Well, like it or not, broke definitely sums up what I am at this point. I'm jobless and just about penniless at this point, at least until the next unemployment check comes my way. The economy is indeed bad, and I, along with everyone else around is feeling it. At least I have a place to sleep and a car to drive though. I really feel for those that have had to give up their homes and take to life on the streets. There but by the grace of God, and my credit cards, go I.

I feel like such a fraud. Well, maybe not a fraud. That is a bit harsh as I'm not trying to get over or take advantage of anybody with my little charade. It may look like I've got it all together, but that's just my perverting of the gospel of brother Paul Laurence Dunbar: wearing that mask. This is probably not what he meant though.

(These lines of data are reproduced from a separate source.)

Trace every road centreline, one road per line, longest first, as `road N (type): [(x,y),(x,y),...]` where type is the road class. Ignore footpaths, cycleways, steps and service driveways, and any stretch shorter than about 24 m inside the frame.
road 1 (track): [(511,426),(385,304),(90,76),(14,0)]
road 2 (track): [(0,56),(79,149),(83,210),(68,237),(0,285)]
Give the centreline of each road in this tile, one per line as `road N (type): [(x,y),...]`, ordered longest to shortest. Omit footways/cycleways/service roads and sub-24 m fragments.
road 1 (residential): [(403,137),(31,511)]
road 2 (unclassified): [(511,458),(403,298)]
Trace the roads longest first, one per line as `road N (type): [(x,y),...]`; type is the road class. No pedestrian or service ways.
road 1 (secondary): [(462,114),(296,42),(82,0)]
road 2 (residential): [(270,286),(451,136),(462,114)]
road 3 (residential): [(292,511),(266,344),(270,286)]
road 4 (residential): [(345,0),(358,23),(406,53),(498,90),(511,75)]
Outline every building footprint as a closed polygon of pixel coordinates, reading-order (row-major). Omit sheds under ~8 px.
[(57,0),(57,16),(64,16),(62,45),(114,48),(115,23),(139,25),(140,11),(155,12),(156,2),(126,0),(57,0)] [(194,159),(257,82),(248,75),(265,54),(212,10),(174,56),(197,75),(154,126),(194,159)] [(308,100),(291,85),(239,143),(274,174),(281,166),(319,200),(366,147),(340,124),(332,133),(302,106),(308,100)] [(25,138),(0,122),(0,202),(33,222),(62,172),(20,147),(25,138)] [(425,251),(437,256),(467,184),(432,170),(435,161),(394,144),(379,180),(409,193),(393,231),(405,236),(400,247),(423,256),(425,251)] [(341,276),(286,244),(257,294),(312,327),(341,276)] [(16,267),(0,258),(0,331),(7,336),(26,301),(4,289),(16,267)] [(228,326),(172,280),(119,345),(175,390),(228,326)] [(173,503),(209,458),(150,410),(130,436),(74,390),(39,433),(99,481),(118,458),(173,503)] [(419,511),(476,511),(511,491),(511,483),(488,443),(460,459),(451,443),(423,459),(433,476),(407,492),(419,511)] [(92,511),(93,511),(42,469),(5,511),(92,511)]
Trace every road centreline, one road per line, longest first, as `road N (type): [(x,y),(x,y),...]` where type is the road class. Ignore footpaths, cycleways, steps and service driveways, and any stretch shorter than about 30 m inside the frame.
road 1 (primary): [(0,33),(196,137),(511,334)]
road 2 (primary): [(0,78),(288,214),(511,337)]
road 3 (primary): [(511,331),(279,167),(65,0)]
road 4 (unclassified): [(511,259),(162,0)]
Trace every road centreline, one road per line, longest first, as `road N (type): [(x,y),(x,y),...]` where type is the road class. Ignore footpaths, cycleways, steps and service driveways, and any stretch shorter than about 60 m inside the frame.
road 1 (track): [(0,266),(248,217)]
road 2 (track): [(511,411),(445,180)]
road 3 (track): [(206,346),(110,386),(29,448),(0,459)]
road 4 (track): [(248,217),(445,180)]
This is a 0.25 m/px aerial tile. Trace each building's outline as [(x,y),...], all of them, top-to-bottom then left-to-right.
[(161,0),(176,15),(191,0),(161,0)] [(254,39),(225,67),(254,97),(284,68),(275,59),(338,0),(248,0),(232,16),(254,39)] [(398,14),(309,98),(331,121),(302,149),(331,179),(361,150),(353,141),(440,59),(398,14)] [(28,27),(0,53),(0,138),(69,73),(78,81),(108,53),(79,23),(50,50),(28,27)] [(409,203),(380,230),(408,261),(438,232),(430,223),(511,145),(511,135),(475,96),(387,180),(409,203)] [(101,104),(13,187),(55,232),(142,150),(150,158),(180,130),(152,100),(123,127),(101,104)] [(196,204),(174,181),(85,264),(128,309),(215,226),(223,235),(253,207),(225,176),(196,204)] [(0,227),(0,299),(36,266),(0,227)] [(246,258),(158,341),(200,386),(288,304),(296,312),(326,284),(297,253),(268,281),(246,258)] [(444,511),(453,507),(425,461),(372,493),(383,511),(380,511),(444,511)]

Perhaps I'm more like Soviet power during the Cold War. My clean clothes, my car, my fresh fade, my smile and confident swagger are merely fresh, brightly colored coats of paint to cover up the rust and decay of finances long since weakened to the point of near crumbling before your eyes. Maybe it's working, my facade, or maybe folks are just kind enough to not call me on it and choosing to smile and "keep it moving" instead. Maybe I'm selling it. Somebody's buying it. I think.

As I pulled into the Chevron gas station on Telegraph Avenue about mid day, I hardly lamented at all about the few more stones that I would be adding to my mountain of debt by filling my tank courtesy of the good folks at Chase Bank. I'm almost numb to it at this point. The running tally in my head has surely exceeded what I think it is, but I'm in the ballpark at least. I put the car in park and fumbled for the aforementioned credit card as I stepped out of the car toward the pump number 2. Out of the corner of my eye I noticed a thin, haggard looking woman in a red jacket approaching. We exchanged pleasantries and I braced myself for the request that would undoubtedly come next.

"I'm not going to ask you for any change, brotha...,"

"That's a relief," I thought to myself, feeling bad that I had no coins to offer her even if she did wanted them. I smiled and let her continue, being sure to give her the proper respect due and looking her in the eye.

"I've been living in the park with my twins for about the last year and a half and I haven't eaten in about 3 days so I was wondering if you could just get me something to eat? Qwik way is right there."

I thought this a wonderful idea, but told her that I was pretty sure that they didn't take credit cards over there. The two of us looked around at all of the adjacent corners and briefly discussed the possibility of Taco Bell and what she'd like from their menu. She said that she didn't really know since she hadn't been in there in some time. Meanwhile, the pump was not cooperating so I was not putting gas into the tank. Getting frustrated as the gael-force winds were blowing right through me, I headed inside the station to have the attendant run my card. The lady followed me in there and said that she would be happy to get something from the mini-mart, which was just fine with me.

I ended up charging a chili cheese dog, a drink, and a couple of cookies for her and then she thanked me as we both walked out by my car again. She had a big smile on her face as she walked away and turned back once again to say, "take care, Handsome" as she headed out toward the sidewalk. I smiled too and then got back in my car as the gas continued to pour into my tank.